▸ **Recorded information**:
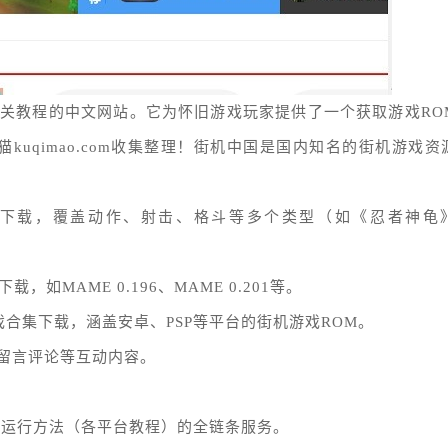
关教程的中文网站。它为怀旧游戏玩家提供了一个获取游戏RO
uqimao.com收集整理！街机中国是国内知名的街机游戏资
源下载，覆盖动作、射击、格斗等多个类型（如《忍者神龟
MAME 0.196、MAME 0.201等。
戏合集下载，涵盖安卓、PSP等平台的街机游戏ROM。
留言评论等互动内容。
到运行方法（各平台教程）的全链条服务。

▸ **Description of the task**:
Could you reproduce the listing above word for word while leaving out its pictures?

▸ **Written answer**:
关教程的中文网站。它为怀旧游戏玩家提供了一个获取游戏RO
uqimao.com收集整理！街机中国是国内知名的街机游戏资
源下载，覆盖动作、射击、格斗等多个类型（如《忍者神龟
MAME 0.196、MAME 0.201等。
戏合集下载，涵盖安卓、PSP等平台的街机游戏ROM。
留言评论等互动内容。
到运行方法（各平台教程）的全链条服务。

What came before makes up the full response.